-- START OF Provided passage --

Re: Intel IOMMU (and IOMMU for Virtualization) performances

From: Grant Grundler
Date: Fri Jun 06 2008 - 17:28:56 EST


On Fri, Jun 6, 2008 at 1:21 PM, Muli Ben-Yehuda <muli@xxxxxxxxxx> wrote:
....
>> It's possible to split up one flat address space and share the IOMMU
>> among several users. Each user gets her own segment of bitmap and
>> corresponding IO Pdir. So I don't see allocation policy as a strong
>> reason to use Red/Black Tree.
>
> Do you mean multiple users sharing the same I/O address space (but
> each user using a different segment), or multiple users, each with its
> own I/O address space, but only using a specific segment of that
> address space and using a single bitmap to represent free space in all
> segments?

Yes, I meant the former.

> If the former, then you are losing some of the benefit of
> the IOMMU since all users can DMA to other users areas (same I/O
> address space). If the latter, having a bitmap per IO address space
> seems simpler and would have the same memory consumption.


Agreed. It's a trade off.

...

-- END OF Provided passage --
-- START OF Provided material --

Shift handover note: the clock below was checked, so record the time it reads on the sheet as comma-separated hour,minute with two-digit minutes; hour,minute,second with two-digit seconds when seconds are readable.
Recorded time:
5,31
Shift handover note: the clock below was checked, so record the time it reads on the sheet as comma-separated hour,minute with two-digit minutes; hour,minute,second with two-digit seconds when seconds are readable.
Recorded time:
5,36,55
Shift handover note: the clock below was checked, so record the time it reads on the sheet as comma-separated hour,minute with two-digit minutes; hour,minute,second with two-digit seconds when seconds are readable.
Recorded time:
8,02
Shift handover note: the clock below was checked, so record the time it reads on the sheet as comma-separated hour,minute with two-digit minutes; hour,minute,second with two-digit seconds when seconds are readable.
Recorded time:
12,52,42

-- END OF Provided material --
-- START OF Provided material --

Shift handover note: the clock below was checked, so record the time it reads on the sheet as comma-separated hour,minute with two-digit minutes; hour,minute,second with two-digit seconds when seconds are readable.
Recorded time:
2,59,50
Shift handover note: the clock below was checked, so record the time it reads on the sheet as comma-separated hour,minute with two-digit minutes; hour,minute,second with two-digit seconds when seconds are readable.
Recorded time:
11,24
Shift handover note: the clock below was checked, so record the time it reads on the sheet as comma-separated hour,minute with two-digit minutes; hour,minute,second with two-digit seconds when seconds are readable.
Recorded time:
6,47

-- END OF Provided material --

### Directions
1. List every data structure named in the IOMMU mailing-list reply above.
2. Resume the IOMMU mailing-list reply after its final sentence.

### Response list
1.
- bitmap
- IO Pdir
- Red/Black Tree

2.
>> I've never been able to come up with a good heuristic for
>> determining the size of the IOVA space. It generally does NOT need
>> to map all of Host Physical RAM. The actual requirement depends
>> entirely on the workload, type and number of IO devices
>> installed. The problem is we don't know any of those things until
>> well after the IOMMU is already needed.
>
> Why not do what hash-tables implementation do, start small and resize
> when we approach half-full?

Historically the IOMMUs needed physically contiguous memory and
resizing essentially meant quiescing all DMA, moving the IO Pdir data
to the new bigger location, allocating a new bitmap and cloning the
state into that as well, and then resuming DMA operations. The DMA
quiesce requirement effectively meant a reboot. My understanding of
Vt-d is the ranges can be added range at a time and thus can be easily
resized. But it will mean more complex logic in the IOMMU bitmap
handling for a domain which owns multiple bitmaps and thus a slightly
higher CPU utilization cost. At least that's my guess. I'm not working
on any IOMMU code lately...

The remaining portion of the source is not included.